Chart analysis data:
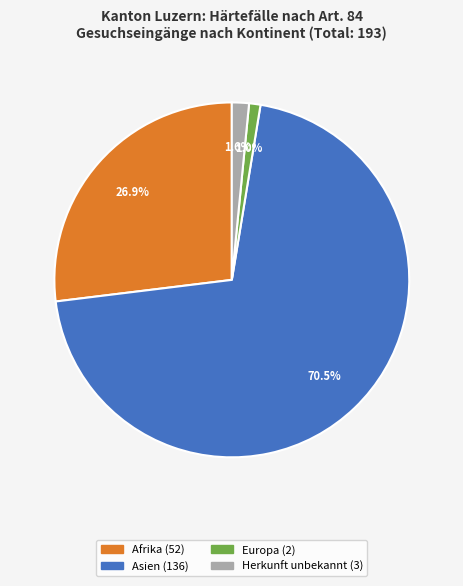

Is there a majority slice in this chart?

Yes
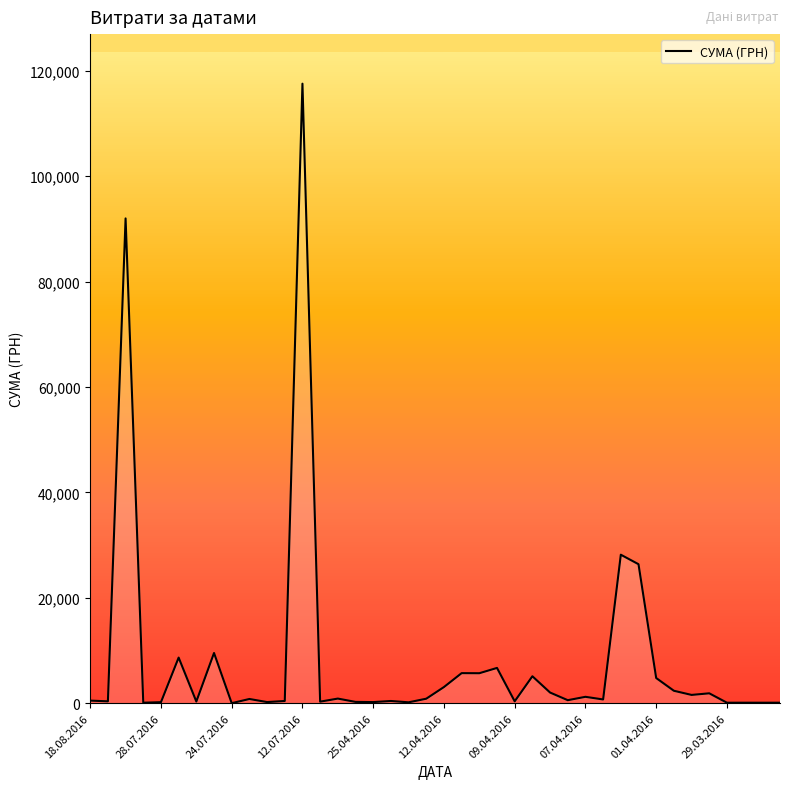

What is the difference between the maximum and minimum values?

117557.6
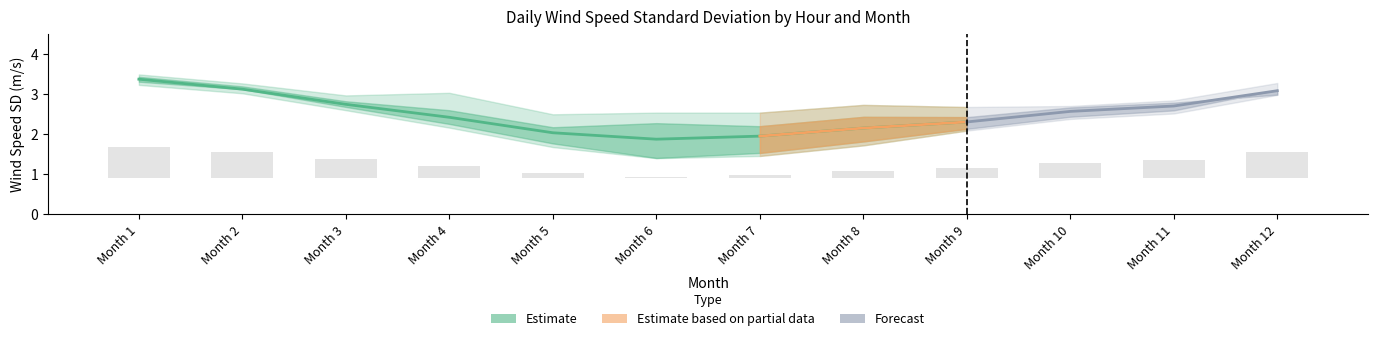

At how many categories does at least one series exceed 2?

12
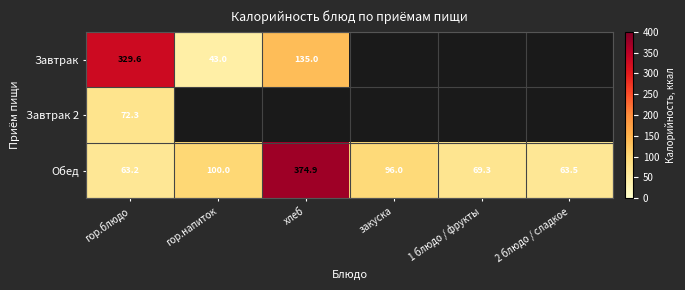

True or false: Обед has a value of 63.2 at гор.блюдо.

True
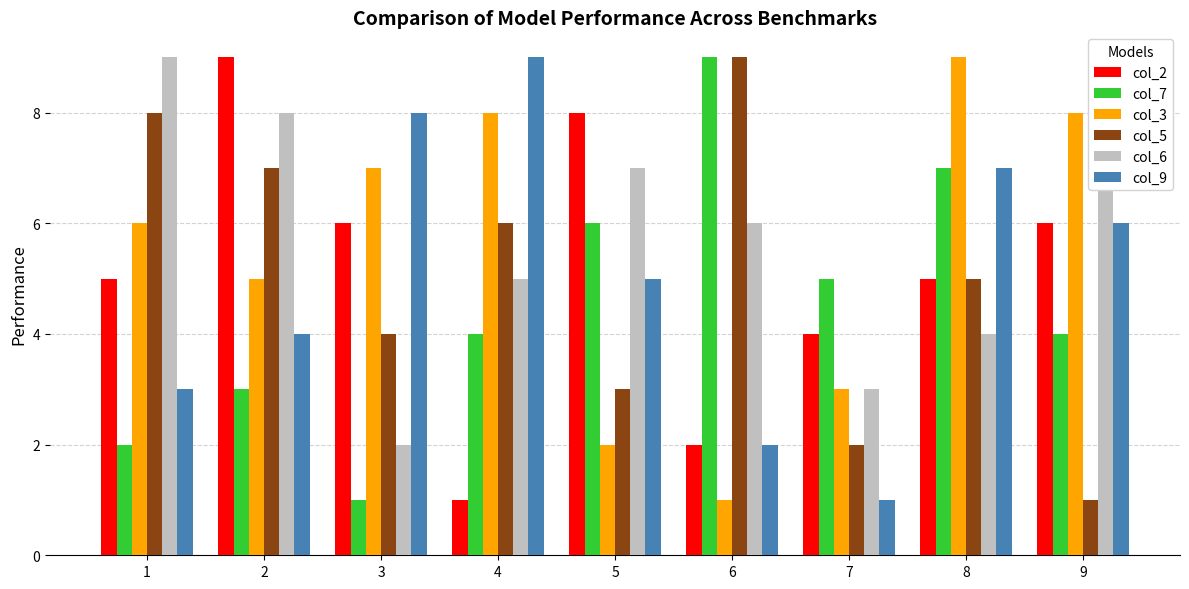

List the labels in order of col_9 value, smallest first.

7, 6, 1, 2, 5, 9, 8, 3, 4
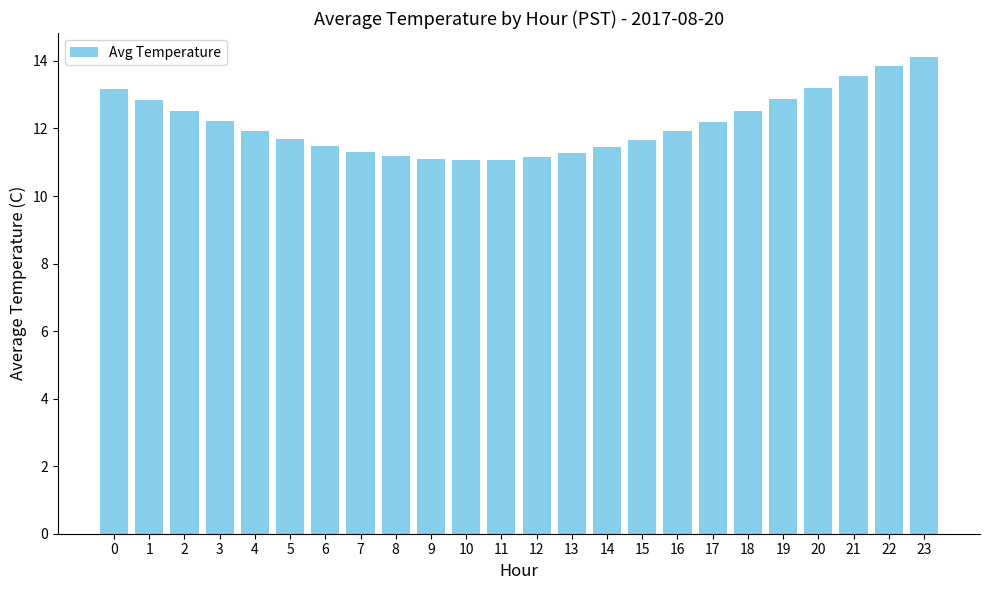

Is it true that the value at 5 is 11.7?

True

▸ **THE TASK**:
Update all of the entries so that "slice" reads "segment", with nothing else altered. Leave the pictures out.

▸ **THE ANSWER**:
Is there a majority segment in this chart?

Yes

What is the difference between the maximum and minimum values?

117557.6

At how many categories does at least one series exceed 2?

12

True or false: Обед has a value of 63.2 at гор.блюдо.

True

List the labels in order of col_9 value, smallest first.

7, 6, 1, 2, 5, 9, 8, 3, 4

Is it true that the value at 5 is 11.7?

True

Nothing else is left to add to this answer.